Basal cell adenomas of the major salivary glands are well encapsulated as seen here. In the minor salivary glands, the tumor may be unecapsulated (Brandwein).
At higher power, excessive balls of eosinophilic basement membrane can be appreciated.
The nuclei of the basaloid cells are pushed to the periphery from the elaboration of abundant hyaline material
Tumor capsule interfaces with normal parotid (bottom image).
There is variable 1-2+ c-kit staining in this BCA. C-kit expression is seen in adenoid cystic carcinoma, polymorphous low grade adenocarcinoma and monomorphic adenomas and thus, is not useful in distinguishing between these three entities (Edwards).
Focal variable 2+ SMA highlights the myoepithelial (peripheral or abluminal basaloid).
Keratin AE1/3 highlights the epithelial (luminal) component.
Aspiration of this lesion shows aggregates of basaloid cells.
PAS highlights the abundant hyaline basement membrane material.
Basal cell adenoma is a subtype of monomorphic adenoma that is uncommonly seen and represents only about 2% of salivary gland tumors (Brandwein). About 70% arise in the parotid glands and 10-20% in the upper lip.
Like pleomorphic adenomas, these tumors typically present as discrete, mobile, non-painful masses. There are four main histologic subtypes: solid, trabecular, tubular and membranous.

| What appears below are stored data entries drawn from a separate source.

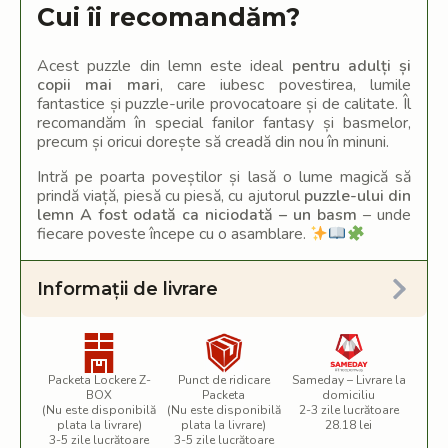
Cui îi recomandăm?
Acest puzzle din lemn este ideal
pentru adulți și
copii mai mari
, care iubesc povestirea, lumile
fantastice și puzzle-urile provocatoare și de calitate. Îl
recomandăm în special fanilor fantasy și basmelor,
precum și oricui dorește să creadă din nou în minuni.
Intră pe poarta poveștilor și lasă o lume magică să
prindă viață, piesă cu piesă, cu ajutorul
puzzle-ului din
lemn A fost odată ca niciodată – un basm
– unde
fiecare poveste începe cu o asamblare.
Informații de livrare
Packeta Lockere Z-
Punct de ridicare
Sameday – Livrare la
BOX
Packeta
domiciliu
(Nu este disponibilă
(Nu este disponibilă
2-3 zile lucrătoare
plata la livrare)
plata la livrare)
28.18 lei
3-5 zile lucrătoare
3-5 zile lucrătoare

The membranous subtype of basal cell adenoma, also known as a dermal analogue tumor, is a distinct variant morphologically similar to cylindromas (cutaneous adnexal tumors). In contrast to the other histologic subtypes which are solitary, membranous BCA grow in a multifocal and multinodular fashion.
This membranous basal cell adenomas may be seen in the context of the autosomal dominant salivary gland-skin adnexal tumor syndrome, a.k.a. Brooke-Spriegler syndrome. Patients develop hundreds of dermal cylindromas ("turban tumor"), trichoepitheliomas, eccrine spiradenomas as well as similar tumors in the salivary gland. The culprit germline mutation involves CYLD (cylindromatosis gene), a tumor suppresor gene located at chromosome 16q12-q13 (Yu, Fletcher).
Membranous adenomas usually arise in the parotid. Basal cell carcinomas generally arise in the 7th decade with a 2:1 female predilection. However, membranous adenomas have an equal gender distribution.
Paroditectomy with preservation of the facial nerve is the treatment of choice for this lesion. There is has been reportedly a higher rate of recurrence associated with the membranous subtype of this tumor due to its multifocal nature (Brandwein, Fletcher).
Brandwein-Gensler M. Head and Neck: Illustrated Surgical Pathology Series. New York, NY: Cambridge University Press; 2010: 286-293.
Edwards PC, Bhuiya T, Kelsch RD. C-kit expression in the salivary gland neoplasms adenoid cystic carcinoma, polymorphous low-grade adenocarcinoma, and monomorphic adenoma.
Oral Surg Oral Med Oral Pathol Oral Radiol Endod. 2003 May;95(5):586-93.
Fletcher CDM, ed. Diagnostic Histopathology of Tumors. 3rd Ed. Philadelphia, PA: Elsevier; 2007: 255-7.
Yu GY, Ubmüller J, Donath K. Membranous basal cell adenoma of the salivary gland: a clinicopathologic study of 12 cases. Acta Otolaryngol. 1998 Jul;118(4):588-93.